Adam Bielan ostro zaatakował wczoraj premiera Donalda Tuska. Rzecznik PiS. powiedział, że Polska straciła szansę na 60 miliardów euro dotacji przez to, że premier odrzucił na nieformalnym szczycie Unii propozycję Węgier na dofinansowanie Europy Wschodniej sumą 160-190 miliardów euro.

Reklama

"Większość polityków uznała propozycję węgierską za niepoważną i zgłoszoną na użytek wewnętrznych rozgrywek na Węgrzech. Nie tylko Donald Tusk nie poparł tej propozycji. To samo zrobili premierzy Czech i Słowacji. Czy pan na serio mówił o tych straconych 60 miliardach euro?" - zapytali Bielana dziennikarze "Sygnałów Dnia".
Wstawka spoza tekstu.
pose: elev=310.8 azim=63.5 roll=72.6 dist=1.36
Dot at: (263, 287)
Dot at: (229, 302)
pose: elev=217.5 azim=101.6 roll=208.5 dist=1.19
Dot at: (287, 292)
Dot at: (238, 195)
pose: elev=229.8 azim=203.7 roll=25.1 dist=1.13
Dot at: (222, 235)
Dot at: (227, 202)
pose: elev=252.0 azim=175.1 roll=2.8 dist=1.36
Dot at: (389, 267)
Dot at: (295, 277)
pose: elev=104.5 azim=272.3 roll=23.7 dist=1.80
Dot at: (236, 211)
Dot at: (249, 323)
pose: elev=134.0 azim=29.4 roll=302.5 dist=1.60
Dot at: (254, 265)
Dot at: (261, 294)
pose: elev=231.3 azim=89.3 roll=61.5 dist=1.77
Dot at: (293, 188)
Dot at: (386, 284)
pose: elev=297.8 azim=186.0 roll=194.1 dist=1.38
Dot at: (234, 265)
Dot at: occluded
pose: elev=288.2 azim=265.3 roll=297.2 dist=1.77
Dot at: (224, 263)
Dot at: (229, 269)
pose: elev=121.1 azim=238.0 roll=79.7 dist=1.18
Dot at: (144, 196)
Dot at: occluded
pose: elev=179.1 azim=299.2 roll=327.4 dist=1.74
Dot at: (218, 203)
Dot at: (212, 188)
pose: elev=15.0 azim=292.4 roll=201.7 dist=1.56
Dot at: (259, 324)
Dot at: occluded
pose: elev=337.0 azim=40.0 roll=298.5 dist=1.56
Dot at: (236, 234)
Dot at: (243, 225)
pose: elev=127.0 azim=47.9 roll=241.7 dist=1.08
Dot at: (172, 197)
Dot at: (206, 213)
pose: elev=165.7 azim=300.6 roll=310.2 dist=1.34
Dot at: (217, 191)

>>>Bielan: "Straciliśmy 60 mld euro. Przez Tuska"

"Mówiłem to na tyle poważnie, na ile premier poważnego kraju proponował tego rodzaju pomoc dla naszego regionu" - odpowiedział Bielan.

Rzecznik nie zaprzeczył tezie opisanej w DZIENNIKU, że PiS będzie grało przykładem spekulacyjnego ataku na Wielką Brytanię w dyskusji o euro. Zdaniem Bielana Polska tak jak Wielka Brytania może stracić miliardy euro przez spekulacje na walucie. Anglia została zaatakowana przez spekulantów, gdy wprowadziła funta do korytarza walutowego.

Bielan bronił też słów Jarosława Kaczyńskiego, który porównał wypowiedzi premiera o euroobligacjach do możliwości zaatakowania Polski przez Gabon. "Pan prezes użył barwnego porównania, które było żartem. Pokazał absurdalne zabiegi PR-owskie Platformy" - powiedział Bielan i dodał, że niektórzy widocznie nie mają poczucia humoru.